*Problem statement*: Echo the lines of the data from the one containing "genus: Mischocyttarus" through the one containing "family: Elaeagnaceae", including both of those lines.

*Given information*:
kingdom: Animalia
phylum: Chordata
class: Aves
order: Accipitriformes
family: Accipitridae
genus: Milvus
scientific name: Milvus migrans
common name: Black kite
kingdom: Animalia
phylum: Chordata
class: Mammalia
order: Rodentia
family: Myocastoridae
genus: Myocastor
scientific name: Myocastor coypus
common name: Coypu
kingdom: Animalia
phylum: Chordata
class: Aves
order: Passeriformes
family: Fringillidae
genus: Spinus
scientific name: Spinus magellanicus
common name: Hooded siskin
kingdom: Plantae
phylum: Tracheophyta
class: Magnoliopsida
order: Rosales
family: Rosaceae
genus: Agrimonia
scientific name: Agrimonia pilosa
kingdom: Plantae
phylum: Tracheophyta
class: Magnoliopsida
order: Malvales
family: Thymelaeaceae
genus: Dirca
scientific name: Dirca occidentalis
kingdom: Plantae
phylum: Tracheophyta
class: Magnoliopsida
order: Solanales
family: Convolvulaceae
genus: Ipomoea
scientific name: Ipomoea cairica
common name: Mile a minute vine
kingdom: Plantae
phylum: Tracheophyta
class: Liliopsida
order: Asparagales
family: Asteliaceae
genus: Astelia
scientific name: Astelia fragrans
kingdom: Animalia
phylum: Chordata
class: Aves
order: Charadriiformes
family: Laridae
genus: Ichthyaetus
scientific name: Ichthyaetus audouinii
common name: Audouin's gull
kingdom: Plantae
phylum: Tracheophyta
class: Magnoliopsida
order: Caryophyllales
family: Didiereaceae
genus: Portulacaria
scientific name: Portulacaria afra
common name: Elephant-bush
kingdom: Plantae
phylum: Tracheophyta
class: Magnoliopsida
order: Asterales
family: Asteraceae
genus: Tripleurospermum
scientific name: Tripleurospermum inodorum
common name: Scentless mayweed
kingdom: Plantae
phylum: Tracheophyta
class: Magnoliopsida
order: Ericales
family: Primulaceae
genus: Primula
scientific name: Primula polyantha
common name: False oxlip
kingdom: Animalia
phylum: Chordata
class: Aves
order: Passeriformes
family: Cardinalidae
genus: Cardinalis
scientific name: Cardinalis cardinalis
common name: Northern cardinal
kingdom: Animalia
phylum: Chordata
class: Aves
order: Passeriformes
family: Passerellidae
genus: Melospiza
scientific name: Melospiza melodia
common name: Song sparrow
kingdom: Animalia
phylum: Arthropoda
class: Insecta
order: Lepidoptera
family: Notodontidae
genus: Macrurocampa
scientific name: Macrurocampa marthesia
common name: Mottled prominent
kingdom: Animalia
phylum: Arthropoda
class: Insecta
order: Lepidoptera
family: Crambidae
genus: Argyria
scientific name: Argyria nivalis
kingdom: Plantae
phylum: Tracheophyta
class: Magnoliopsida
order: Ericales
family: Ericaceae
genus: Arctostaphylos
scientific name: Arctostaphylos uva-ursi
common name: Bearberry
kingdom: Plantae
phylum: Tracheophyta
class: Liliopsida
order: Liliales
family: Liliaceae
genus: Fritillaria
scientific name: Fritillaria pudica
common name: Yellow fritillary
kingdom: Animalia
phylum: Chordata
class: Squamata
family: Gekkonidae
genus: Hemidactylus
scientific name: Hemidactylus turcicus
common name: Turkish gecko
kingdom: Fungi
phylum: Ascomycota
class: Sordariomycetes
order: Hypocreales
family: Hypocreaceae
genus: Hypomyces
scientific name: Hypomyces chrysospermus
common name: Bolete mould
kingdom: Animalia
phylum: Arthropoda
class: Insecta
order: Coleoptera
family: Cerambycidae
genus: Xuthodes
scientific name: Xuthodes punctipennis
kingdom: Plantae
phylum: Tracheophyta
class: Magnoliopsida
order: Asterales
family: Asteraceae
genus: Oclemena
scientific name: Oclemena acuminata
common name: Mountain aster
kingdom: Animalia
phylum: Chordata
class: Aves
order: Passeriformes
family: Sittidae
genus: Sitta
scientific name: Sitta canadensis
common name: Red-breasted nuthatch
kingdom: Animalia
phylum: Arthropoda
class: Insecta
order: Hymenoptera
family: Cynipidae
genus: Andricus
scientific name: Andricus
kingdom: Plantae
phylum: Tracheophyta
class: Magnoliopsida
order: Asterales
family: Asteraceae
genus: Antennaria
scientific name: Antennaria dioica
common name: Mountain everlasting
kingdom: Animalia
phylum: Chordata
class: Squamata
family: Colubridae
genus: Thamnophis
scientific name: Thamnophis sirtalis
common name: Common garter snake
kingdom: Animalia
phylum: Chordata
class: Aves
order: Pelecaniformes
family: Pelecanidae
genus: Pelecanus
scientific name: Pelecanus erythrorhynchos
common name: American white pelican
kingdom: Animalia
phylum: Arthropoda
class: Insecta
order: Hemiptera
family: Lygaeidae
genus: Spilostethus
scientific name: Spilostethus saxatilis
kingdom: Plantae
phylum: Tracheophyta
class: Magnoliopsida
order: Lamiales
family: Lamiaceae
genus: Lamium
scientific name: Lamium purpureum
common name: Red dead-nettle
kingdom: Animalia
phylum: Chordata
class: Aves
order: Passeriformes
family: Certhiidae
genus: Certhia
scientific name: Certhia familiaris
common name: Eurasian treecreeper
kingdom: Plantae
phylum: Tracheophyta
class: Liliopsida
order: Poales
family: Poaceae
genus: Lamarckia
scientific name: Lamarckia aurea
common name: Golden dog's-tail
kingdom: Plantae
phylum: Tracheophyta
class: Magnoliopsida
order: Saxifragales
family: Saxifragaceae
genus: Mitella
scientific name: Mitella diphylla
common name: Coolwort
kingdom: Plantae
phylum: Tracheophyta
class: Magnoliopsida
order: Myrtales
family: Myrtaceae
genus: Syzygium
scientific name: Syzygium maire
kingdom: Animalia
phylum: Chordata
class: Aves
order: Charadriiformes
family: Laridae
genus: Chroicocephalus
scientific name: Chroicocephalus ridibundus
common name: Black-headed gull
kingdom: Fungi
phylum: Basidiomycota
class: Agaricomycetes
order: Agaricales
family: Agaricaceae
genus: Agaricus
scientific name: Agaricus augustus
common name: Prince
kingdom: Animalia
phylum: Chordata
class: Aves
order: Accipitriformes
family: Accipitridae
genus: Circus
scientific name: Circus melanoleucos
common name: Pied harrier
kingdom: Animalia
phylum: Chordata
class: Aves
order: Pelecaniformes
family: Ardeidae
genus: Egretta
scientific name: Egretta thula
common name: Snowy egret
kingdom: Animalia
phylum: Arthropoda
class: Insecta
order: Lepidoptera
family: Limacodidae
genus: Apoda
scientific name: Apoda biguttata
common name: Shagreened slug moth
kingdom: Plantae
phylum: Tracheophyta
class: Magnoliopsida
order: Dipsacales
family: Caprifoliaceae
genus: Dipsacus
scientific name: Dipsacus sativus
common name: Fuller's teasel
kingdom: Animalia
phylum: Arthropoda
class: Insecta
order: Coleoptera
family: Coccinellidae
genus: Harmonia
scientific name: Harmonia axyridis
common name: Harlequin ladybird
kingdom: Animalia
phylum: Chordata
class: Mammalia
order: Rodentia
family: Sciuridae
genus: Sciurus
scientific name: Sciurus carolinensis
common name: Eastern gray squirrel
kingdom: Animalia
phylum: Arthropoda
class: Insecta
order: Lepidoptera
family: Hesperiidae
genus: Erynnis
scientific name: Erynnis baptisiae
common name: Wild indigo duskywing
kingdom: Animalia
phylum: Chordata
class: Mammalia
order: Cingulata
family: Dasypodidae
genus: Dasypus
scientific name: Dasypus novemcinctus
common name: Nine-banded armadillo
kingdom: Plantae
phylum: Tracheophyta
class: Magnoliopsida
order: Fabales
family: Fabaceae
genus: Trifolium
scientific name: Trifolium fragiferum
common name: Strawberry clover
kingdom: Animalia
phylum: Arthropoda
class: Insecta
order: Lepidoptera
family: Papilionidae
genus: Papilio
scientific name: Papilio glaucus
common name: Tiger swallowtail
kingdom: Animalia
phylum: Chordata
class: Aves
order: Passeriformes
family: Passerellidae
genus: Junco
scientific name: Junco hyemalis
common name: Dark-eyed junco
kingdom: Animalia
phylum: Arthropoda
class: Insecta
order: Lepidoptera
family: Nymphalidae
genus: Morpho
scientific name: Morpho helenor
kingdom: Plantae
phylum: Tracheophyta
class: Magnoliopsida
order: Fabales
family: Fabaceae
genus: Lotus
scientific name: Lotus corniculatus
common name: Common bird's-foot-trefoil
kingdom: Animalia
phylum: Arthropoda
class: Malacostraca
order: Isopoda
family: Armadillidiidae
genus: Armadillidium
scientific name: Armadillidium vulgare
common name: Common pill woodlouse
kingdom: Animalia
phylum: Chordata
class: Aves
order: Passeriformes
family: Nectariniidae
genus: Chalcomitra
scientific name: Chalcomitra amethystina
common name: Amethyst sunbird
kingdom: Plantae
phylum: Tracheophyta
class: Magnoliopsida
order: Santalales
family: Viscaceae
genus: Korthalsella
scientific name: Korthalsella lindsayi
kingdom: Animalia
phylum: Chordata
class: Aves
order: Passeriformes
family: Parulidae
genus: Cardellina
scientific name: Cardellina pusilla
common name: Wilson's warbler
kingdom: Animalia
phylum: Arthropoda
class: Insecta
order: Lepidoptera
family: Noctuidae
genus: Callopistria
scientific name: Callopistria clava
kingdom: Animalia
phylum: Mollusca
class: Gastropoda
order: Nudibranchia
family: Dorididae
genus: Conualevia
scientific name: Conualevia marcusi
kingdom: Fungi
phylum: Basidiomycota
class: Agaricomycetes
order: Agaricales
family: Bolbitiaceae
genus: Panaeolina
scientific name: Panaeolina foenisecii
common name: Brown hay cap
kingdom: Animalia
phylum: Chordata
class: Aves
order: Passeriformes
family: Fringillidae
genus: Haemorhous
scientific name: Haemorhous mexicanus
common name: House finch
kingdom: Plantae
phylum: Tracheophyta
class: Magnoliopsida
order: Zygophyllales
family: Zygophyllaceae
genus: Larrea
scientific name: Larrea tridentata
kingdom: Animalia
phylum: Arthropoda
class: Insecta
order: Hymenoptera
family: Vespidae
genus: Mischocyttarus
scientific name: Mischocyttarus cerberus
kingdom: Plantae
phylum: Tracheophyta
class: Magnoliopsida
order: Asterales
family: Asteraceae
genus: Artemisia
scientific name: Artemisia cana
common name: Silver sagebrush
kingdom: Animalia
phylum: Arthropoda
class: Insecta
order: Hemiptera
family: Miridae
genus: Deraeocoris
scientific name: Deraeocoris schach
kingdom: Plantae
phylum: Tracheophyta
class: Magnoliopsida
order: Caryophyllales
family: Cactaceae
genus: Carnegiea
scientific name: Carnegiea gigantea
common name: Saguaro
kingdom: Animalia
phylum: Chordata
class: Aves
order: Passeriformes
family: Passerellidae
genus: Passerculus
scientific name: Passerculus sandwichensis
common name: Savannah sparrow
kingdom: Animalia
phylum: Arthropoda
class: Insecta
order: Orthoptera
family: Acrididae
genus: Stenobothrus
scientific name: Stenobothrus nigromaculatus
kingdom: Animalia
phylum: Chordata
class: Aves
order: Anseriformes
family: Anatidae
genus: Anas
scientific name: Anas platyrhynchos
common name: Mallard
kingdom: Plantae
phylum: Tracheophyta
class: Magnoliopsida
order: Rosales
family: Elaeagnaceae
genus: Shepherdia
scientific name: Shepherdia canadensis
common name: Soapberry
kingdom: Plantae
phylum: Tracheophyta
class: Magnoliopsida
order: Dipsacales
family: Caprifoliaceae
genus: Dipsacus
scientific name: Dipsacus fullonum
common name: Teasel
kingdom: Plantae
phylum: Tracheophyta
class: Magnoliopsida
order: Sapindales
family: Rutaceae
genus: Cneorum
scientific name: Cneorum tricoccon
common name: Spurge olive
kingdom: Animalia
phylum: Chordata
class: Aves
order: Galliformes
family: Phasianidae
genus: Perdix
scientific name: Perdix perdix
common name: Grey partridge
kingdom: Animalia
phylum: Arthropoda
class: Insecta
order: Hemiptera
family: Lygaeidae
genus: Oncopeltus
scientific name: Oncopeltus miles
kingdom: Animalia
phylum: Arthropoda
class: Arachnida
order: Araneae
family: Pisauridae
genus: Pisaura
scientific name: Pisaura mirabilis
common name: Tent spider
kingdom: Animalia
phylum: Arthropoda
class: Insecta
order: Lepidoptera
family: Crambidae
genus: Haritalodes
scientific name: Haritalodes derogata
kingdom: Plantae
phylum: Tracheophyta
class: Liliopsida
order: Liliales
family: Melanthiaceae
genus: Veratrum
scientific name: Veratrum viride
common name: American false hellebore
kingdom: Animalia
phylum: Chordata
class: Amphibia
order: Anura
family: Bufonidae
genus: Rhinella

*Answer below*:
genus: Mischocyttarus
scientific name: Mischocyttarus cerberus
kingdom: Plantae
phylum: Tracheophyta
class: Magnoliopsida
order: Asterales
family: Asteraceae
genus: Artemisia
scientific name: Artemisia cana
common name: Silver sagebrush
kingdom: Animalia
phylum: Arthropoda
class: Insecta
order: Hemiptera
family: Miridae
genus: Deraeocoris
scientific name: Deraeocoris schach
kingdom: Plantae
phylum: Tracheophyta
class: Magnoliopsida
order: Caryophyllales
family: Cactaceae
genus: Carnegiea
scientific name: Carnegiea gigantea
common name: Saguaro
kingdom: Animalia
phylum: Chordata
class: Aves
order: Passeriformes
family: Passerellidae
genus: Passerculus
scientific name: Passerculus sandwichensis
common name: Savannah sparrow
kingdom: Animalia
phylum: Arthropoda
class: Insecta
order: Orthoptera
family: Acrididae
genus: Stenobothrus
scientific name: Stenobothrus nigromaculatus
kingdom: Animalia
phylum: Chordata
class: Aves
order: Anseriformes
family: Anatidae
genus: Anas
scientific name: Anas platyrhynchos
common name: Mallard
kingdom: Plantae
phylum: Tracheophyta
class: Magnoliopsida
order: Rosales
family: Elaeagnaceae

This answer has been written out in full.